If you ask a 20-year-old in 2020 to spot the odd one out of this list — TV, radio, mobile phone, internet — they may not be able to. We’re accustomed to think about these mediums as separate entities, and in terms of production they still are. But in terms of transmission they are rapidly, and inexorably converging.
Whether you’re watch DStv, listening to the radio, surfing Facebook or talking to your mom on the phone, you’re using the same underlying resource: data. In those examples the data is transmitted using very different mechanisms, but there is one medium that can handle all these flavours of data — the internet.
Since the internet can deliver the same data more cheaply (at least in countries other than ours), and more reliably, you might think this is a dream come true for the owners of older mediums. Unfortunately, for many of them their business plan is baked into their transmission mechanism.
Case in point: the big cable TV networks in the United States lost over half a million customers between July and September of this year. These are not people moving across to cheaper satellite offerings by the same companies (which has been happening for years), these are people who have stopped paying for television completely.
Given that the market has been growing steadily for two decades, and that nearly 90% of United States households pay for TV in one form or another, this must be terrifying for the premium networks. It’s not the losses in themselves that are scary, but the reason for them. These people are not ditching pay TV because of economic reasons, but because they have a viable alternative: the internet.
Quick, cheap and easy — for consumers
Quite apart from rampant piracy and file sharing, the internet now offers plenty of high quality legal viewing. Hulu, a joint venture between several TV networks, draws tens of millions of viewers a month — with fewer ads and for free. And for just a few dollars people can now rent the latest TV shows from the likes of Apple and Netflix. A new generation of cheap set top boxes and free software make connecting your TV to the internet quick and idiot proof.
What’s even more uncomfortable for the cable TV networks is that most of them also provide broadband internet access via the same copper lines. They used to throw this in for free, but now many of them are having to charge separately.
Even then they can’t make it anywhere near the same profit margins on just the data. And as the pricey cable TV data is replaced by the vanilla internet data, they end up doing all the same heavy lifting for less and less money.
This isn’t an isolated case either. In 2009 US cellphone networks saw a momentous shift — the amount of voice data on their networks was overtaken by internet data. The demand for “minutes” had been stagnant for years while the demand for generic internet data was skyrocketing.
This prompted one CEO, Dan Hesse of Sprint Nextel, to speculate that soon networks would only charge for data — lumping voice calls in with the rest of the generic data. He seemed quite cheerful about the prospect — probably because mobile data is so much pricier in the US than it is here — but this evolution can only be bad for profit margins in the long run.
Lower prices and more innovation
Why? Because all service industries thrive on differentiation. If you have generic resource X, you have two options: sell as much of it as you can, as cheaply as you can, or find a way to differentiate it and sell it at a premium. This is why bottled water can cost you between 50c and R50.

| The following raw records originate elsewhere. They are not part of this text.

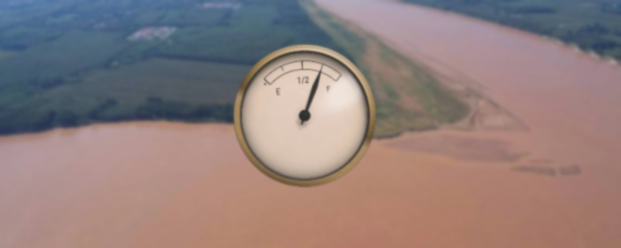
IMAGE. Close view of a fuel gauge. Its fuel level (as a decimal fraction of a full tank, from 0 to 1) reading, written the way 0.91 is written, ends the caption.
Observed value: 0.75
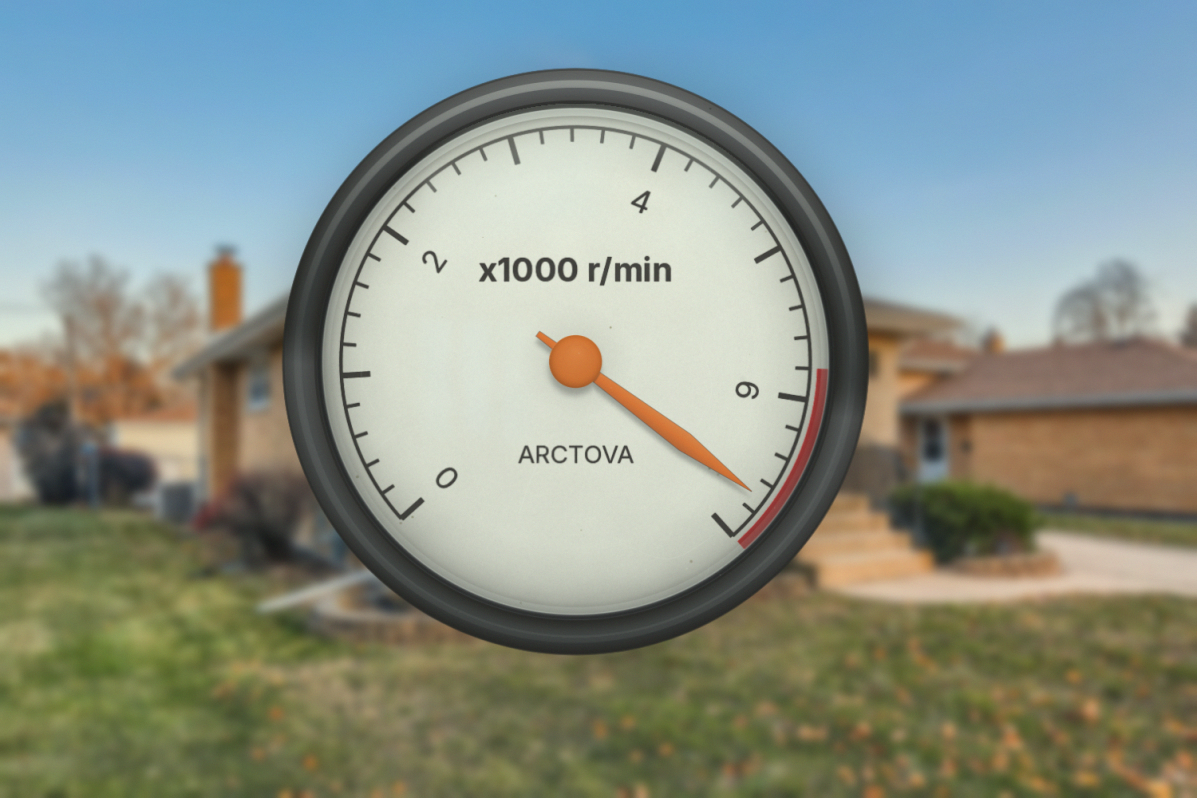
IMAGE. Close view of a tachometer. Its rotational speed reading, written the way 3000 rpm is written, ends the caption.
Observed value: 6700 rpm
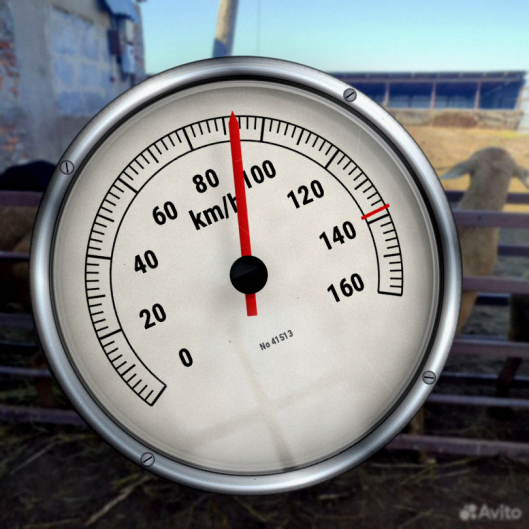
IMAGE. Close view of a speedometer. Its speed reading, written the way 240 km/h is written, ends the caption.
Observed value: 92 km/h
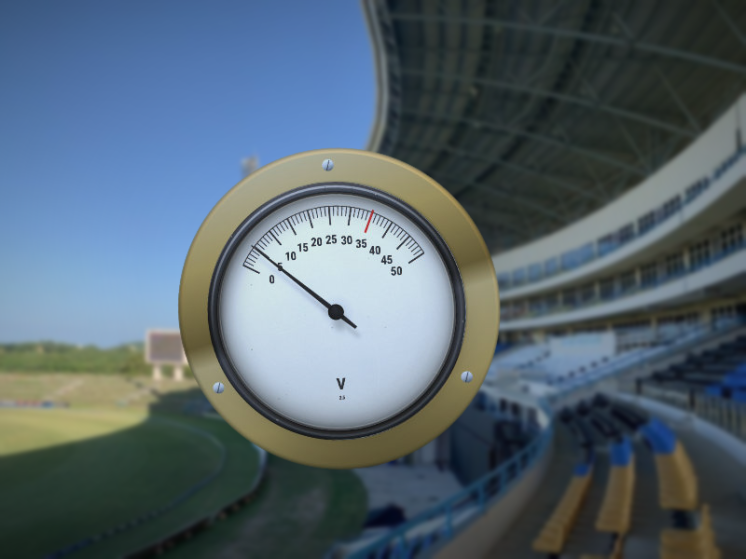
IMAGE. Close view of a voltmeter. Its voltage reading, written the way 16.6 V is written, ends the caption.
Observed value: 5 V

The problem with the “stack ’em high, sell ’em cheap” model is that the margins are thin and the work is hard. To companies used to living high on the hog of premium customer bases, all that heavy lifting seems very unpalatable. And, unlike the bottled water industry, the data game changes monthly and requires regular and expensive investments in new equipment and infrastructure.
However uncomfortable or even unfair this evolution is, the bare fact remains: all these mediums are under imminent threat of becoming “dumb pipes” when they used to be “smart nodes”.
Executives in these industries are well aware of the threat, and that’s why we’re seeing a whole range of unusual hybrids and experiments emerging. It explains why mobile phone networks are running content portals, internet service providers are experimenting with pay-per-view TV and television companies are trying out video on demand for mobile phones.
And while there will be many losers in this new race, there will be one clear winner: the ordinary consumer. All this fear is driving two things: lower prices and more innovation. The internet’s pipes may be dumb, but they sure are friendly.